Inspector Allison Good also presented to council about crime. She noted that over the six-month period from April 1 to Sept. 30
• Property crime is at a five-year low, down 16 per cent from 2019 year to date. There were 838 incidents in third quarter of 2020, compared with 1,072 in third quarter of 2019.
• Mental Health incidents continue in significant numbers, with 378 in the second quarter, and 303 in the third quarter.
• Downtown crime stats for the second and third quarters showed there were 148 foot patrols by RCMP in the downtown core, and 157 incidents with charges recommended to Crown Counsel.
The number one crime investigated in the area was causing a disturbance, with 568 incidents.
Hyland spoke about the city’s Community Safety Officer program, which is a team that operates within bylaw services to “provide a swift and effective response to some of the city’s most challenging social problems,” according to the city website.
In the downtown core, Criminal Code and drug incidents dropped from 930 in first quarter to 839 in second, and 801 in third.
“It’s a very valuable program.

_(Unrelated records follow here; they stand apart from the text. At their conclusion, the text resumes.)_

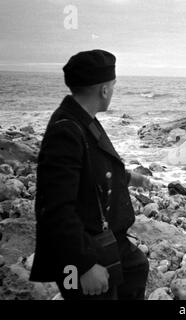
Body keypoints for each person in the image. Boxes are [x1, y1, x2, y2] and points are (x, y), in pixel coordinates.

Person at [29, 49, 151, 300]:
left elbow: (93, 170)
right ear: (104, 90)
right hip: (83, 248)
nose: (113, 92)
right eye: (113, 86)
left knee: (137, 268)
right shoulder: (66, 131)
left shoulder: (84, 118)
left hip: (107, 238)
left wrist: (130, 178)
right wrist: (82, 265)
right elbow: (55, 208)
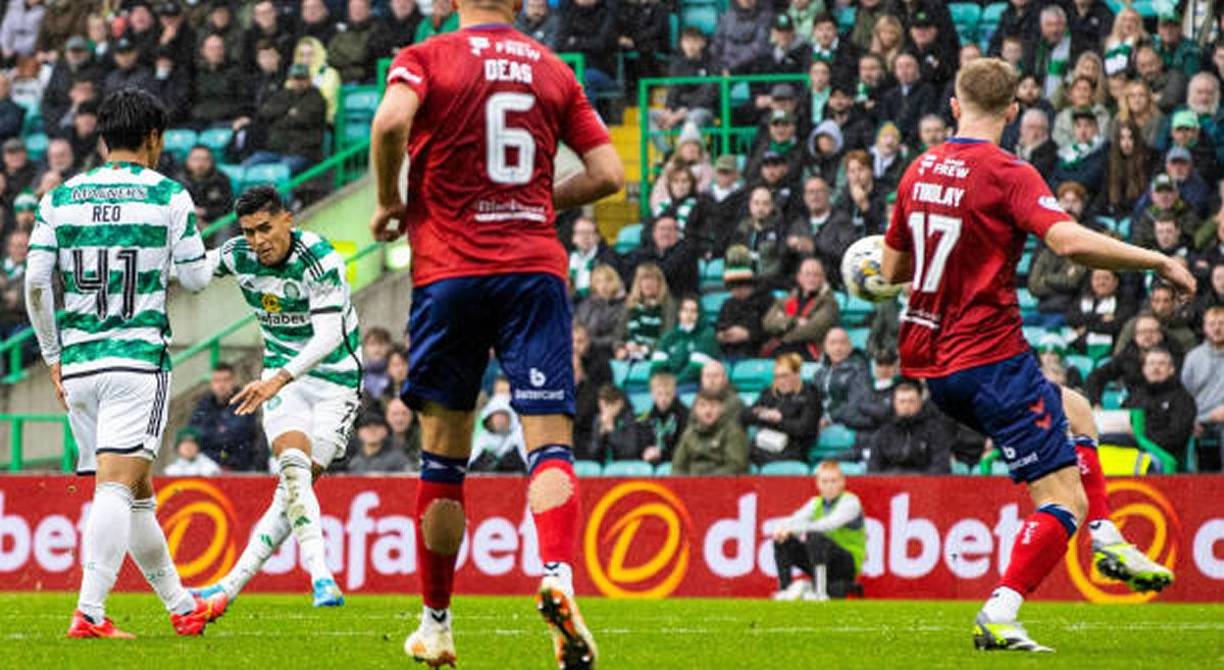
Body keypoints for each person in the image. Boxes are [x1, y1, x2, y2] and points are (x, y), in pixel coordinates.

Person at [880, 58, 1193, 651]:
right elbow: (1068, 242)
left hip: (935, 364)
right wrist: (1155, 259)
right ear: (1014, 111)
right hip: (990, 358)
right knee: (1061, 501)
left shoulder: (918, 169)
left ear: (953, 104)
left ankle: (1106, 535)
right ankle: (1002, 611)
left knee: (1074, 408)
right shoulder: (1007, 172)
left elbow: (892, 269)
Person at [369, 1, 623, 664]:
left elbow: (390, 122)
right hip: (532, 270)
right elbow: (608, 175)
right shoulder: (553, 69)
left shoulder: (426, 58)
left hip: (450, 273)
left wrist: (391, 200)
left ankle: (437, 626)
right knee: (549, 446)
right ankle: (559, 579)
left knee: (443, 459)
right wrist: (541, 198)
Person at [24, 88, 224, 638]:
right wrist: (227, 257)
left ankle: (182, 606)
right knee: (115, 486)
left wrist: (53, 357)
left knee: (135, 492)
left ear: (103, 135)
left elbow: (37, 283)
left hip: (81, 365)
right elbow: (197, 278)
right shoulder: (169, 195)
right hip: (136, 361)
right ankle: (89, 611)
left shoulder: (60, 198)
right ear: (154, 138)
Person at [192, 187, 363, 609]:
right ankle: (321, 577)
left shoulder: (318, 259)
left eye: (265, 228)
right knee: (293, 469)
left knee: (291, 491)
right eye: (248, 232)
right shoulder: (238, 255)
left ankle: (228, 588)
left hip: (336, 381)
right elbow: (192, 273)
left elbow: (326, 337)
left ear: (288, 219)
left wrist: (277, 379)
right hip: (285, 380)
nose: (257, 241)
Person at [770, 461, 865, 601]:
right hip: (822, 558)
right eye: (825, 481)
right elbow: (794, 519)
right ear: (818, 484)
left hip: (846, 562)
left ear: (842, 483)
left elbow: (828, 524)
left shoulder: (851, 502)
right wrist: (781, 529)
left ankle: (819, 592)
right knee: (783, 540)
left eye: (834, 481)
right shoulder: (816, 503)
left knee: (815, 537)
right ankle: (785, 589)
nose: (829, 486)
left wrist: (792, 528)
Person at [742, 353, 820, 465]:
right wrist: (761, 414)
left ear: (796, 374)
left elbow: (804, 429)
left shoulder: (810, 394)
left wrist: (779, 420)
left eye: (785, 376)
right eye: (777, 377)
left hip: (793, 449)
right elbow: (745, 414)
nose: (781, 381)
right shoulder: (770, 392)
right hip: (764, 445)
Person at [1123, 346, 1196, 466]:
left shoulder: (1182, 398)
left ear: (1171, 369)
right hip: (1130, 451)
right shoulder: (1135, 396)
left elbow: (1177, 436)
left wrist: (1141, 440)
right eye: (1151, 364)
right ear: (1144, 369)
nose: (1156, 368)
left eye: (1161, 364)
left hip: (1162, 456)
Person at [865, 378, 952, 474]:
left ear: (919, 402)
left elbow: (941, 467)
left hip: (924, 485)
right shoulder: (883, 432)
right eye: (902, 401)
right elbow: (873, 469)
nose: (906, 405)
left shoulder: (935, 431)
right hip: (890, 485)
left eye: (911, 401)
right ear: (894, 403)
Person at [762, 257, 839, 360]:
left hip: (808, 353)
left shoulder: (829, 303)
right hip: (780, 349)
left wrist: (783, 330)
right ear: (799, 277)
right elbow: (768, 323)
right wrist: (794, 320)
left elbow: (812, 330)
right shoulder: (787, 299)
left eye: (816, 275)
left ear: (823, 278)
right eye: (807, 274)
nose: (811, 279)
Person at [187, 363, 261, 470]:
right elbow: (193, 433)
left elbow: (238, 435)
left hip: (239, 465)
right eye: (217, 381)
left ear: (233, 381)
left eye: (226, 380)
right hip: (206, 464)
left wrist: (210, 436)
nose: (221, 385)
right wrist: (220, 432)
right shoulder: (204, 404)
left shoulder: (245, 402)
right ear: (211, 383)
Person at [1182, 305, 1224, 471]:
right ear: (1205, 327)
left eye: (1221, 323)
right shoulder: (1193, 357)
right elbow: (1185, 394)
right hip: (1200, 419)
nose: (1217, 328)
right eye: (1212, 324)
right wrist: (1192, 419)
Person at [671, 388, 749, 475]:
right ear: (696, 409)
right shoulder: (689, 433)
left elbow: (736, 465)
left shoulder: (733, 431)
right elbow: (678, 466)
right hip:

Obviously there is a limitation to what a CSO can do,” said Hyland. “As the chief of police, I’m not going to stand here and say you don’t need to invest in police officers anymore.”

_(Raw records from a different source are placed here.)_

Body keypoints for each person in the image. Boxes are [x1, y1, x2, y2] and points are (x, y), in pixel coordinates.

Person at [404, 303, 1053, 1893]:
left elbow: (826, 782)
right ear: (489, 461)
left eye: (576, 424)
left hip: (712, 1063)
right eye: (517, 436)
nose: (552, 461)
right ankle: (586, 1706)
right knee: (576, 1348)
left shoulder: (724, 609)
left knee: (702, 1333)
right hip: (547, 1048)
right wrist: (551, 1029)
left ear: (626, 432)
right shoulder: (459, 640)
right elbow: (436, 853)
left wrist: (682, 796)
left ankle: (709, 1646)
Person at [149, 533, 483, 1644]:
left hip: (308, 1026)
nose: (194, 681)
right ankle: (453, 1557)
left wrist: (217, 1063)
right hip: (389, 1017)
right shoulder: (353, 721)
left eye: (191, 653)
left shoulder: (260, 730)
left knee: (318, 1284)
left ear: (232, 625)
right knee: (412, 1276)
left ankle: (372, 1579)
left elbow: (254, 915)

One of the reasons RCMP cancelled its own CSO program, is because regular officers have to take over investigations at some point, she said.
Coun. Ahmed Yousef asked about public use of illicit narcotics.

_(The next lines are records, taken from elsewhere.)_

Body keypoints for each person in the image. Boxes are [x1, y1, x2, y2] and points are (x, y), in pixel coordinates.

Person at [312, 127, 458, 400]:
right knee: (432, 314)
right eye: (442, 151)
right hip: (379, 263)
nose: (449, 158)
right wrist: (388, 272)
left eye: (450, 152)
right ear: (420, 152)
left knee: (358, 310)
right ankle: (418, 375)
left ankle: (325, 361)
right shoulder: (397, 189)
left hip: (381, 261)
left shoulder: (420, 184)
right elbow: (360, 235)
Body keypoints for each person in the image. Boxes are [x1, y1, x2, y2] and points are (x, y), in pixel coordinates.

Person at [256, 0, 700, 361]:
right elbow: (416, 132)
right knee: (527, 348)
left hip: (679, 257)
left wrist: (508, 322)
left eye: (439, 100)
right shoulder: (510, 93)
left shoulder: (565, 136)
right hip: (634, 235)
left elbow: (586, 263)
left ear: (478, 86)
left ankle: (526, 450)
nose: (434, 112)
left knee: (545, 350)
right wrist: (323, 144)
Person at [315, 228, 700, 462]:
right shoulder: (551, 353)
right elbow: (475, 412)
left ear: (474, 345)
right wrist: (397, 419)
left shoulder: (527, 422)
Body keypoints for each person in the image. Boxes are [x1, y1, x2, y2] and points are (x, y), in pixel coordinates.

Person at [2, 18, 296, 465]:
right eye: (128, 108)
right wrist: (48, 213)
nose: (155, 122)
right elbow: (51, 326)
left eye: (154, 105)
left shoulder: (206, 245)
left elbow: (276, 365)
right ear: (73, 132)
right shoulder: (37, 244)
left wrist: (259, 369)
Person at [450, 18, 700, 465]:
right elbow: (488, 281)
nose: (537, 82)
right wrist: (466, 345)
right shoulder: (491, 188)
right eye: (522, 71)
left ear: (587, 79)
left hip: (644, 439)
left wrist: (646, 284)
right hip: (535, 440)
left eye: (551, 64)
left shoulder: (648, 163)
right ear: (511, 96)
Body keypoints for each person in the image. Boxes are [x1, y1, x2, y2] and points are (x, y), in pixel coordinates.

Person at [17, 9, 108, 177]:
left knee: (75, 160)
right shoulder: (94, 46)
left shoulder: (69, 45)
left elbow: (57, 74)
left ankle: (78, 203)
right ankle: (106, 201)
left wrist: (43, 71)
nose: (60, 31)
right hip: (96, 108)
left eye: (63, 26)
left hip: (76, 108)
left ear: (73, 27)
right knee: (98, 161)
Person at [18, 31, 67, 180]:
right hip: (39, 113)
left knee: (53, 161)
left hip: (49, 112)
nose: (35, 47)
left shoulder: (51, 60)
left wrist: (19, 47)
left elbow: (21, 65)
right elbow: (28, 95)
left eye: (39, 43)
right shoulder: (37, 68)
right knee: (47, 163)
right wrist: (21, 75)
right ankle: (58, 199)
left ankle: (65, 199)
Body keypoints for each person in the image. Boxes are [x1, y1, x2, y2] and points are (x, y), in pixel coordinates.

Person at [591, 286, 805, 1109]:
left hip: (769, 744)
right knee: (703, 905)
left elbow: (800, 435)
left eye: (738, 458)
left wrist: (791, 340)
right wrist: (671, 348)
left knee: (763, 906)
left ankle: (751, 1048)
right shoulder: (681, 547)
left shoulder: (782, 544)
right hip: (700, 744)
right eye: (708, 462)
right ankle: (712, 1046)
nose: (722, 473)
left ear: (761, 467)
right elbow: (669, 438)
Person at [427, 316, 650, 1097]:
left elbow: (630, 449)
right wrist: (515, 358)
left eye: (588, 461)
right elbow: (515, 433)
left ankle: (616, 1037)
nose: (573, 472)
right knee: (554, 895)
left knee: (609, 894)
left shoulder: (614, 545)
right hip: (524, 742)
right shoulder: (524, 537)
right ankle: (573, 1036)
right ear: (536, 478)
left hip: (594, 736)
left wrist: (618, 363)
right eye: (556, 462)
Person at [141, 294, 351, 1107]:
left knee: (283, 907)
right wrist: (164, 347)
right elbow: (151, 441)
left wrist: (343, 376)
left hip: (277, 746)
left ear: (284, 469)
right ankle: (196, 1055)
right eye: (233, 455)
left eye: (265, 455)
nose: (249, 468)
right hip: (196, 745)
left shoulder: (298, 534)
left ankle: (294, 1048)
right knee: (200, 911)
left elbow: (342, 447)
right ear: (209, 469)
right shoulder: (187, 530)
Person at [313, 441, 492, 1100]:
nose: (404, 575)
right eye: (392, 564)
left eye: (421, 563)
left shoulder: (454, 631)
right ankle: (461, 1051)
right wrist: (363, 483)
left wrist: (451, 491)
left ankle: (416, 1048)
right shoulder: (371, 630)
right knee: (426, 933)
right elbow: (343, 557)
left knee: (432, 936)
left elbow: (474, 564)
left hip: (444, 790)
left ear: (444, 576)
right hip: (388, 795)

“Does open drug use fall under that category of illegal street activities?” he asked, saying it was for public edification.
Hyland answered the Canadian Chiefs of Police and Public Safety Canada have come out with a report on decriminalization of drugs.
“It has been made very clear that the courts, and the Crown, and the justice system will not be charging or running trials for simple possession drug use or even simple trafficking charges,” said Hyland.
Using drugs in public may not be offence, but that doesn’t mean it doesn’t need to be dealt with, she added, saying police will move people along, and generally dissuade open drug use.